USA Today was selected because of its status as a “national” newspaper, available from a wide variety of totally anonymous outlets. The ad itself has the ring of authenticity: While I cannot be certain without hacking into the passenger manifests of various airlines—something of which I am certainly capable—logic compels the conclusion that some Saudi nationals have passed through America’s busiest airport within the two weeks or so preceding the placement of the ad. Further, because it is a common practice of contraband-traffickers to place apparently innocent ads which contain a series of numbers, those in law enforcement who scrutinize such placements on a regular basis would assume the ad I requested to be in that category, never connecting it to my actual intent.
Finally, of course, no physical contact is required for me to read the ad. . . or to read subsequent entries in that same forum.
My next task was to monitor local radio, alert to any news of the kidnapping. There was no such reference. Although I had little fear of being discovered accidentally, the thought of roaming search parties of self-righteous locals, any of whom would trade their paltry futures for a few minutes’ exposure on television, was not comforting to me. By then, the bus would have been discovered. But even had I been careless enough—and I assure you, I was not—to leave some indication of my brief presence, any bus occupied on a daily basis by a dozen or so schoolchildren would prove beyond the forensic capabilities of any local operation.

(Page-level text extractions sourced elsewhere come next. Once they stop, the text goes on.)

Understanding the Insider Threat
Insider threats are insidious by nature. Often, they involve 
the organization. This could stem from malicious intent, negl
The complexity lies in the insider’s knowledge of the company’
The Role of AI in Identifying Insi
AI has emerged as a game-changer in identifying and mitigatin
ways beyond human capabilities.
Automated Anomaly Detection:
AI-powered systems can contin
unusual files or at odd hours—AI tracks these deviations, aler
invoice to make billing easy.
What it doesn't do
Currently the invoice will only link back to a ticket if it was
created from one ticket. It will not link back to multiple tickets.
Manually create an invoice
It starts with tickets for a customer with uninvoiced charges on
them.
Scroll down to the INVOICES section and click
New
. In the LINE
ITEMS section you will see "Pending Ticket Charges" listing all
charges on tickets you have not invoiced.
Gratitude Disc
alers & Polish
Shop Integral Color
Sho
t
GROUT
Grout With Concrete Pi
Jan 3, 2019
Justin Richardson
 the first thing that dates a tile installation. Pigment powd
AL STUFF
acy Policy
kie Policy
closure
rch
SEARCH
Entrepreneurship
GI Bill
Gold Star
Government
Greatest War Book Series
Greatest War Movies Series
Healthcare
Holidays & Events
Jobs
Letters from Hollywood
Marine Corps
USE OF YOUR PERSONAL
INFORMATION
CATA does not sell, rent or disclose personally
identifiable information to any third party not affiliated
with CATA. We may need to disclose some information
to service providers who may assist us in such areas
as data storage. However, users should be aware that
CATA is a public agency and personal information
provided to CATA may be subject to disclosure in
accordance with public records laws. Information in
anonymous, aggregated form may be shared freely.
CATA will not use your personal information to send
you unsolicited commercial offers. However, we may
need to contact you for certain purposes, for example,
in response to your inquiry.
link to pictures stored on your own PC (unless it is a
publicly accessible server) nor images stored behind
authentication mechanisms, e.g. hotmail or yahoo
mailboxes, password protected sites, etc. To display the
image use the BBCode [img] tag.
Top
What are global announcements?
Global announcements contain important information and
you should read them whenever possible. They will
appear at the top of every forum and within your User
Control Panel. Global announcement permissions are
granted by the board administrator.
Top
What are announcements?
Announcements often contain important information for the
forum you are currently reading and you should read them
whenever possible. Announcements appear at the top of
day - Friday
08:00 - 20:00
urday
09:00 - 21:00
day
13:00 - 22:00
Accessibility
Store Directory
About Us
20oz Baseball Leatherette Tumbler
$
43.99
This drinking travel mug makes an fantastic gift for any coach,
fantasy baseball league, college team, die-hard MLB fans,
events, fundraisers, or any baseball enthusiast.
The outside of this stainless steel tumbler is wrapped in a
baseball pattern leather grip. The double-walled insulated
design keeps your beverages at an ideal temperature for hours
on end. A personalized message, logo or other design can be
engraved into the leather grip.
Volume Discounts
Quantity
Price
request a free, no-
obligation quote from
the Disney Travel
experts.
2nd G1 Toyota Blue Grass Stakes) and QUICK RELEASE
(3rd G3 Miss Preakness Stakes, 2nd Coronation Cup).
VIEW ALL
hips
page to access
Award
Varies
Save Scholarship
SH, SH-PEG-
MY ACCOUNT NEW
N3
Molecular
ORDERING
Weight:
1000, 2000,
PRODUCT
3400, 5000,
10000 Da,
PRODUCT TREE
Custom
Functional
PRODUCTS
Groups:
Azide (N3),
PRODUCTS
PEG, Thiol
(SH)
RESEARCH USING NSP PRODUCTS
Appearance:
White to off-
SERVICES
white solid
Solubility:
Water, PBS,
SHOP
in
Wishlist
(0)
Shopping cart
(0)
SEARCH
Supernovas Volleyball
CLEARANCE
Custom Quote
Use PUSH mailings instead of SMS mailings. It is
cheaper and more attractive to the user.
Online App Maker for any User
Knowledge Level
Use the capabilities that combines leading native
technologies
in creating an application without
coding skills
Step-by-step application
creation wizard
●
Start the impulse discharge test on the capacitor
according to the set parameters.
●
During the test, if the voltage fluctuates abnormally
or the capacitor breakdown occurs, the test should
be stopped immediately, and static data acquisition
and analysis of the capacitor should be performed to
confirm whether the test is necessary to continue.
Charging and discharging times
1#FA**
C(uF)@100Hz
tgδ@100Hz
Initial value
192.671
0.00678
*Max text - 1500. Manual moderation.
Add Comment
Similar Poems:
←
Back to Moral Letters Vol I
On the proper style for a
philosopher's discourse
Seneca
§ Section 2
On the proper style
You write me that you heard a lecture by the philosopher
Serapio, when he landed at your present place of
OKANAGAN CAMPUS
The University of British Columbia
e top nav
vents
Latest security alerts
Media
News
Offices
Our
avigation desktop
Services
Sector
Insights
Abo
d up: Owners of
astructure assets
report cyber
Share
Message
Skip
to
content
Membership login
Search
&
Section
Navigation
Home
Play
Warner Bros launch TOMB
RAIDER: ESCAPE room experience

In my work, I rely to some extent upon the jealousy and territoriality of local jurisdictions, and do not expect FBI involvement for a minimum of seventy-two hours. And the FBI, following its own procedures for excluding known prints, would be required to take exemplars from all of the children who habitually ride that bus. Amazing though it will sound to the uninitiated, my experience indicates that at least one of the families of the children who were not kidnapped will balk at this intrusion into their “civil rights,” thus delaying the process even further.